Seine Bank hatte in den Monaten davor seinen Dispo unaufgefordert von 300 erst auf 500, 800 und schließlich auf 1400 Euro erhöht – und als Thorsten fertig ist mit dem Renovieren, steht sein Konto bei minus 1200 Euro. Dann kommt eines zum anderen: Sein Ausbildungsbetrieb geht pleite, er muss in einen anderen Betrieb wechseln. Dort gibt es überhaupt kein Trinkgeld. Den ersten Lohn bekommt er pünktlich überwiesen, es ist der letzte – sein Chef kann angeblich nicht mehr zahlen.
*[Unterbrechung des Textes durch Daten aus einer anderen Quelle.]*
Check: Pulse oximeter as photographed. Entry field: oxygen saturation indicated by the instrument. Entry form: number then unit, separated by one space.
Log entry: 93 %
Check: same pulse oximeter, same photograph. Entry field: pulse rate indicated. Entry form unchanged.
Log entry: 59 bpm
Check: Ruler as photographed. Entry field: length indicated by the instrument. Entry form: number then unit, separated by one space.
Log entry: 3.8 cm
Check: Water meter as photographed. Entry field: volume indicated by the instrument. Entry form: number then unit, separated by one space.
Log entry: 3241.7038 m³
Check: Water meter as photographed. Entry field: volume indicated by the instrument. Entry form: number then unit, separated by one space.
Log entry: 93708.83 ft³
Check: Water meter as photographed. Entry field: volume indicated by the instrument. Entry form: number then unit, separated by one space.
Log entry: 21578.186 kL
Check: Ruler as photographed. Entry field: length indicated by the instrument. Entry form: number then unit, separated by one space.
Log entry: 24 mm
Mittlerweile hat Thorsten monatliche Ratenverpflichtungen von mehreren hundert Euro.

Seine Freundin reagiert gereizt, als er sie auffordert, auch mal selber was zu bezahlen. Sie betrügt ihn kurz darauf, er trennt sich von ihr. Zu diesem Zeitpunkt zahlt er seit einigen Wochen seine Miete nicht mehr. Die Hausverwaltung kündigt ihm, er kommt bei einem Freund unter. Thorsten schließt Handyverträge ab, um die Geräte bei Ebay zu verticken, um an etwas Geld zu kommen. Dass die Verträge mit monatlichen Gebühren weiterlaufen, ignoriert er. Es ist nicht so, dass er den Kopf völlig in den Sand steckt. Er schreibt an seine Gläubiger, schildert seine Situation, bittet um Aufschub. Manche stimmen zu, viele auch nicht. Er erhält nun regelmäßig Briefe der Gläubigeranwälte. Die Playstation und andere Geräte hat er längst auf Ebay oder an Freunde verkauft.
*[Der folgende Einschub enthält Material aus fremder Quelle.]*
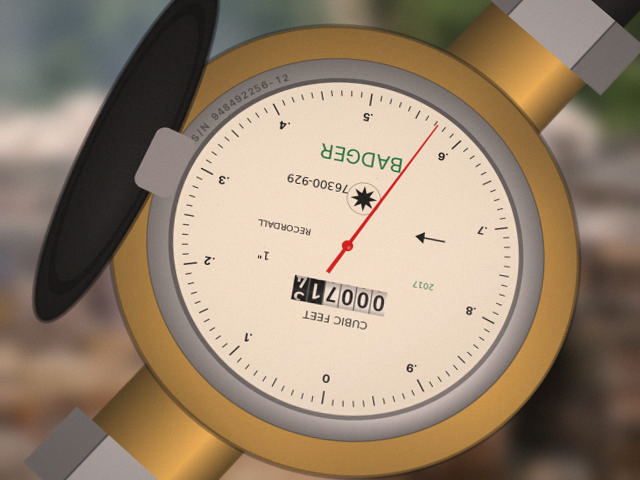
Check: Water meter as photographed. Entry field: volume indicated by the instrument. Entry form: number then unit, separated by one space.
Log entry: 713.57 ft³
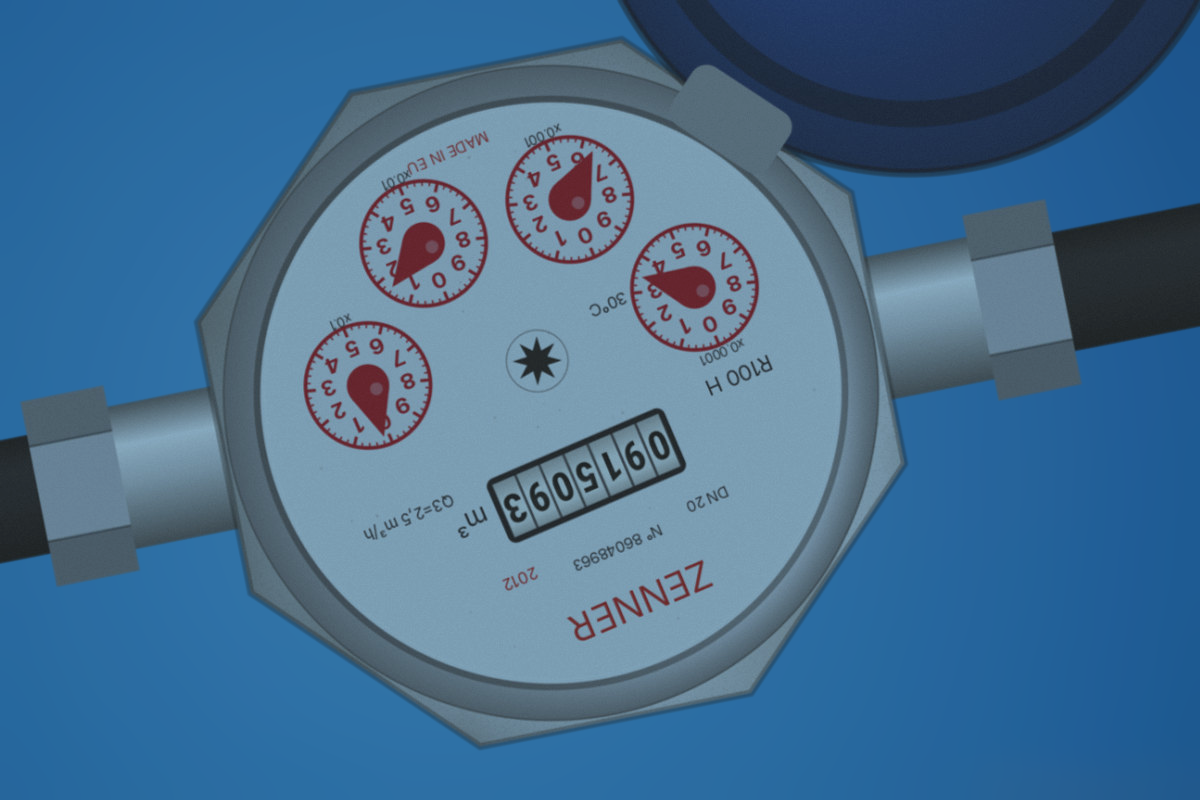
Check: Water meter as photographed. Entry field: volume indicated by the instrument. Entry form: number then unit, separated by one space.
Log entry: 915093.0163 m³
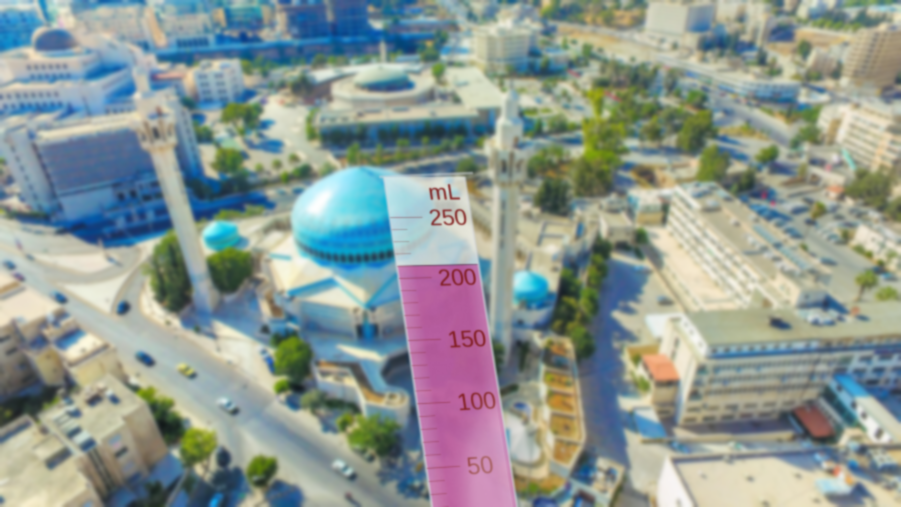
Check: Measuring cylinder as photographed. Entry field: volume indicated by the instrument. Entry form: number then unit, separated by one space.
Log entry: 210 mL
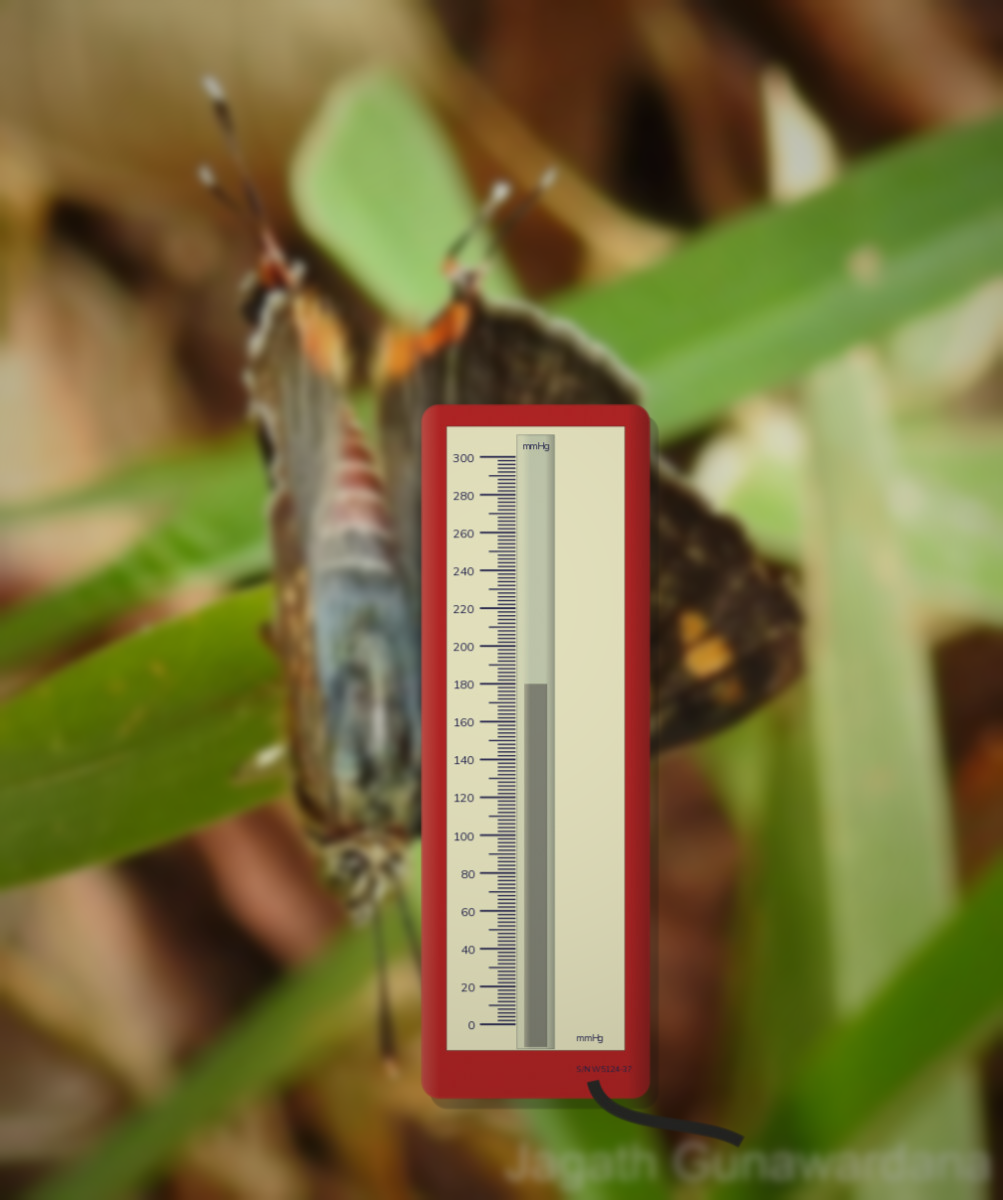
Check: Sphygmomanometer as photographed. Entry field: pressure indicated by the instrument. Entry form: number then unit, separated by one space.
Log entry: 180 mmHg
Mittlerweile ist der Druck, der sich immer stärker aufbaut, auch körperlich zu spüren, Thorsten bekommt kreisrunden Haarausfall, ist depressiv. Irgendwann hält er es nicht mehr aus, er geht zur Schuldnerberatung.
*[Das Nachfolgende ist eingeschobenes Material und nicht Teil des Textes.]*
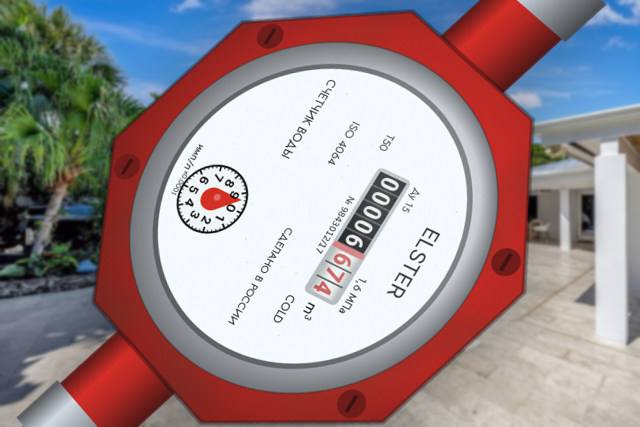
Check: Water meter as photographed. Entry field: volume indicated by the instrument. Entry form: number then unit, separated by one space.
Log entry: 6.6739 m³
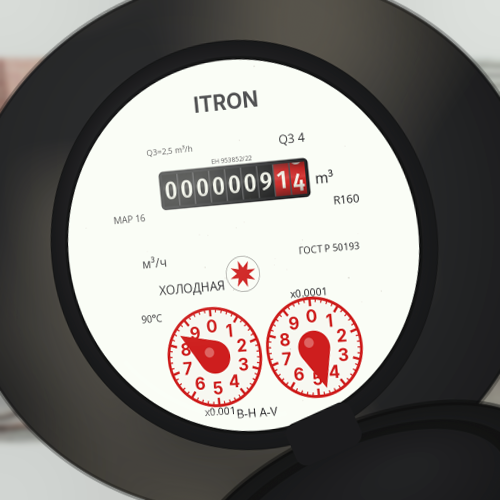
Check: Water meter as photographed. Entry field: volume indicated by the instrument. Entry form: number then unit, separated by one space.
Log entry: 9.1384 m³
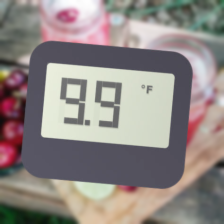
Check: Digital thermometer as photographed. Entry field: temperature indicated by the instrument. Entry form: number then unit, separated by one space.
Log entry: 9.9 °F
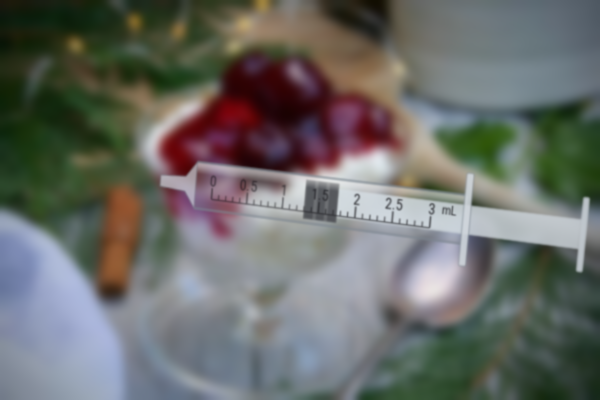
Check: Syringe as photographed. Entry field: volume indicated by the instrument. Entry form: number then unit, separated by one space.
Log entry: 1.3 mL
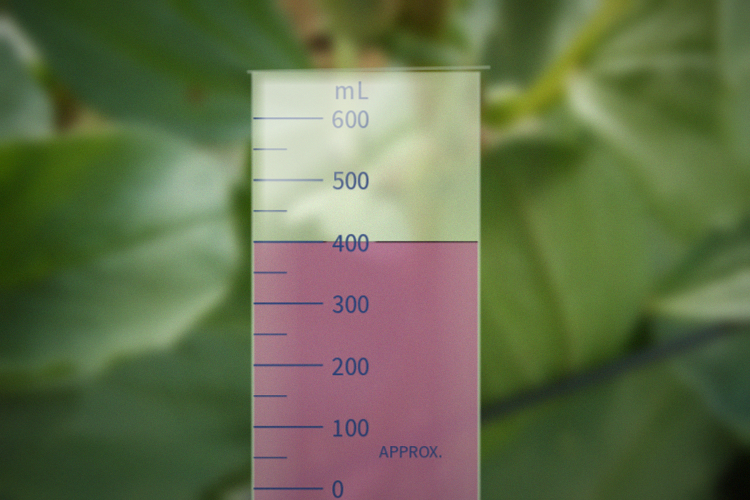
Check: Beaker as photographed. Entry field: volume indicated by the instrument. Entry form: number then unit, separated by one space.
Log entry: 400 mL
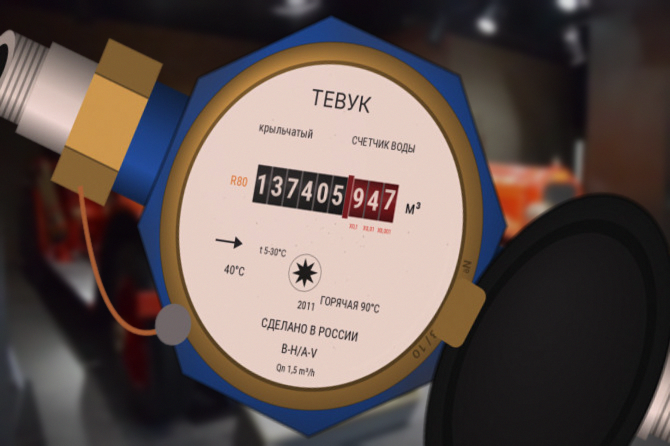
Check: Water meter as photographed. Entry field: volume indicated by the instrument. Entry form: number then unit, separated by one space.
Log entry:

Dort rät ihm Ralf Rosenberg zu einer Verbraucherinsolvenz. Das heißt, sämtliches Vermögen wird an die Gläubiger verteilt. Thorsten hat aber sowieso nichts mehr. Nach dem Insolvenzverfahren beginnt eine sechsjährige Wohlverhaltenszeit. In dieser Zeit wird ein Teil des Gehalts gepfändet. Thorsten verdient aber knapp unter der Pfändungsgrenze. Läuft alles nach Plan, dann ist Thorsten also in einigen Jahren schuldenfrei, ohne etwas zurückgezahlt zu haben. „Ich kann mich nicht beklagen“, sagt er. Kontrolle sei in seinem Leben wichtig geworden. Er hat seiner neuen Freundin und sich ein Handy mit Prepaidkarte gekauft. Seit März arbeitet er Vollzeit in einem Snack-Laden am Hauptbahnhof – noch nie hat ihm ein Job so viel Spaß gemacht. Mit seiner Freundin wird er in eine neue Wohnung nach Ahrensfelde ziehen. 2000 Euro werden sie für neue Möbel brauchen, haben sie sich ausgerechnet. Thorsten hat wieder über einen Ratenkauf nachgedacht, auf den Namen seiner Freundin, er darf ja nicht mehr, wegen des Insolvenzverfahrens. „Eigentlich kann ja nichts passieren“, sagt er. Seine Freundin will nicht. Thorsten wird das akzeptieren. Obwohl eigentlich ja nichts passieren kann.